The current conditions gauge climbed 0.7 points to 113.4, only reversing around half of the previous month's decline but staying within the tight 111.5-114.9 range seen throughout the year to date. Expectations advanced a marginally larger 0.8 points to 104.7, their third increase in a row and their strongest mark since May last year.
Outside of retail (8.2 after 10.9) morale was up in all the major sectors. Hence, manufacturing recorded a 2.4 point rise to 12.1, construction a 1.9 point increase to 2.6 and wholesale a 1.3 point advance to 15.1. Apart from retail, all are now either at or within striking distance of their respective highs for the year to date.
Today's cautiously bullish results provide further evidence that, at least so far, the VW emissions scandal has had little effect on overall confidence. Much the same applies to the terrorist attacks in Paris although these probably occurred too late to be fully reflected in this month's results. That said, the decline in retail sentiment to its lowest point since July is consistent with other indications that the third quarter bounce in household spending (see today's German 3Q GDP calendar entry) could prove short-lived. As the major driving force behind the expansion in June-September, any deceleration here would not be good news for either the German or Eurozone economies. To this end, Friday's GfK consumer climate survey is worth noting especially closely.
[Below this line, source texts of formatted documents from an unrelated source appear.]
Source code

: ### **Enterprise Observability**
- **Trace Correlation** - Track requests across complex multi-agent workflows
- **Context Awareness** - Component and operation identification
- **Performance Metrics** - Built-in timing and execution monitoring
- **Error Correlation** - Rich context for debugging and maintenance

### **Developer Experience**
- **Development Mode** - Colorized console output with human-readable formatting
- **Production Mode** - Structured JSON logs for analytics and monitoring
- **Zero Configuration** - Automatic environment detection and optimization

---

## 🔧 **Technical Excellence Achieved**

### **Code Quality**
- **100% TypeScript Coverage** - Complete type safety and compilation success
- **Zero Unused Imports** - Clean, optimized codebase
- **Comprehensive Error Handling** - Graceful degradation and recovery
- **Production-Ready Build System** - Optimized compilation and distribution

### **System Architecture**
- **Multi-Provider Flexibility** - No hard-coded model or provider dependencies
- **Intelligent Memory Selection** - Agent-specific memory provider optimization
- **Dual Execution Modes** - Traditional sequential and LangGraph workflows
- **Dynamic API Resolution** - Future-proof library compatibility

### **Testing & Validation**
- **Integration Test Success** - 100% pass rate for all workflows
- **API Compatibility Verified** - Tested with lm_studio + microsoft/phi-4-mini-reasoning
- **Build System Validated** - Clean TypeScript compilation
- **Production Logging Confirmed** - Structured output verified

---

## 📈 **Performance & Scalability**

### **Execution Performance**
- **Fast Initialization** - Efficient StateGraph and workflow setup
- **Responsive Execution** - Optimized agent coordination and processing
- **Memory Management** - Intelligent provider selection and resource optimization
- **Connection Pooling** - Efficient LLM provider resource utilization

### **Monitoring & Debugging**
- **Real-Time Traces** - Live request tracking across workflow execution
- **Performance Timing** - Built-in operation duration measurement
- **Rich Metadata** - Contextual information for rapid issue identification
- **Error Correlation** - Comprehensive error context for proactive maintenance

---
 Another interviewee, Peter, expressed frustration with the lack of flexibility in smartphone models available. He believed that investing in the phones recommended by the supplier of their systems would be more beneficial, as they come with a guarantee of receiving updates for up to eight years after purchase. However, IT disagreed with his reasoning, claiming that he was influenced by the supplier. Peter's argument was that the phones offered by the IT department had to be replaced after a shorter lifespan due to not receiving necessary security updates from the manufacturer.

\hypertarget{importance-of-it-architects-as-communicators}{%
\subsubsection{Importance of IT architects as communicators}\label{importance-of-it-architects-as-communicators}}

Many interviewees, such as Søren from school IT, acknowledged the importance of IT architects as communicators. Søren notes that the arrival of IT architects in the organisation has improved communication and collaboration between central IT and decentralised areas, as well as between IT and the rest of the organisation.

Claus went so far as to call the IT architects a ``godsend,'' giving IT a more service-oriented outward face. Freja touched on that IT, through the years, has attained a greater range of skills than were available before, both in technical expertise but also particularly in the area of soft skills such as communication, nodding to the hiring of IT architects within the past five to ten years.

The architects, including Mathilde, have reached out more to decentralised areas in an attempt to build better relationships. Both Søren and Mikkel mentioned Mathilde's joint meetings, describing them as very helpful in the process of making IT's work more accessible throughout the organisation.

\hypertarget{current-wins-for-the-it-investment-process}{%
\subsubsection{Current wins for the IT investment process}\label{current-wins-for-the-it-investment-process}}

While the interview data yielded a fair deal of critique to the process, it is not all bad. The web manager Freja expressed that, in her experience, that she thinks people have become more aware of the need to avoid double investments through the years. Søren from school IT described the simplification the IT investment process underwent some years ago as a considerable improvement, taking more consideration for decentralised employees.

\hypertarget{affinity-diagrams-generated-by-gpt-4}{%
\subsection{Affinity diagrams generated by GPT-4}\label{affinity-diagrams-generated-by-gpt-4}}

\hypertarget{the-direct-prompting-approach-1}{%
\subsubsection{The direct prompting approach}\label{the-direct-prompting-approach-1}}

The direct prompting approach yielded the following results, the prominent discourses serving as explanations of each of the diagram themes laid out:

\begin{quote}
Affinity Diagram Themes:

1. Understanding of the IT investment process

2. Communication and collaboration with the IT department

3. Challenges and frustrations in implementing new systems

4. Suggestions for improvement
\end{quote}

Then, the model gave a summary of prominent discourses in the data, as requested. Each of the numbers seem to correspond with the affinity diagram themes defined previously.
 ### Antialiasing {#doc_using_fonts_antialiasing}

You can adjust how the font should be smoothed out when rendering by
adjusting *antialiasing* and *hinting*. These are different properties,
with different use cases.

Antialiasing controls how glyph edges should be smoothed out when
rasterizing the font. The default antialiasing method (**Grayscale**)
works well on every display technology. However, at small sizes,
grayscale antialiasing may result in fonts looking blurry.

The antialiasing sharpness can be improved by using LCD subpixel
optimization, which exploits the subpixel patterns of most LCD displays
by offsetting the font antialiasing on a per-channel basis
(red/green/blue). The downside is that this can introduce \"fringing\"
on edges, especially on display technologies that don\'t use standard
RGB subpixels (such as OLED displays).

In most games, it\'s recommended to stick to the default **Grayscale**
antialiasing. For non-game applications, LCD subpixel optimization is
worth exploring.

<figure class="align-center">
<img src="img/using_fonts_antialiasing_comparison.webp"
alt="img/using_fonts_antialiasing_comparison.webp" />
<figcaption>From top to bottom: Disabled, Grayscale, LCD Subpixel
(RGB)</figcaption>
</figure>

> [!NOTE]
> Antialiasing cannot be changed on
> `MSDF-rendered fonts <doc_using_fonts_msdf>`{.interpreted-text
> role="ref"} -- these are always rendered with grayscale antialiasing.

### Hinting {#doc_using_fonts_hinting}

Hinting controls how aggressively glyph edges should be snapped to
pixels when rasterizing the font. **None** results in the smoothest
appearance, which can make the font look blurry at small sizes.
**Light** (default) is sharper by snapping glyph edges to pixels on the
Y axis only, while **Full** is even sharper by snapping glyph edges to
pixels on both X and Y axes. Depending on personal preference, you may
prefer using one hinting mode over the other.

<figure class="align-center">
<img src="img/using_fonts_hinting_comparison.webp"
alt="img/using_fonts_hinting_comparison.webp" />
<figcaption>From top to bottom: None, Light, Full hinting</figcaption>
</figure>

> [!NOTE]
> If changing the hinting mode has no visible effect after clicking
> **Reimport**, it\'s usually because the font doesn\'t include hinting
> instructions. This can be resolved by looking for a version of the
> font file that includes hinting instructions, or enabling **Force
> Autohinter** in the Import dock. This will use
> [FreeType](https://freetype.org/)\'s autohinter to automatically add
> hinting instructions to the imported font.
Published by the Ifo Institute, the Business Climate Index is closely watched as an early indicator of current conditions and business expectations in the German economy. The Institute surveys more than 7,000 enterprises on their appraisals of the business situation and their short-term planning.
The headline index has a good correlation with developments in overall GDP and so has a major influence in shaping views on how the national economy is performing. The main focus is the expectations index. It is generally published during the last week of the month for the current month with more detailed information available about a week later.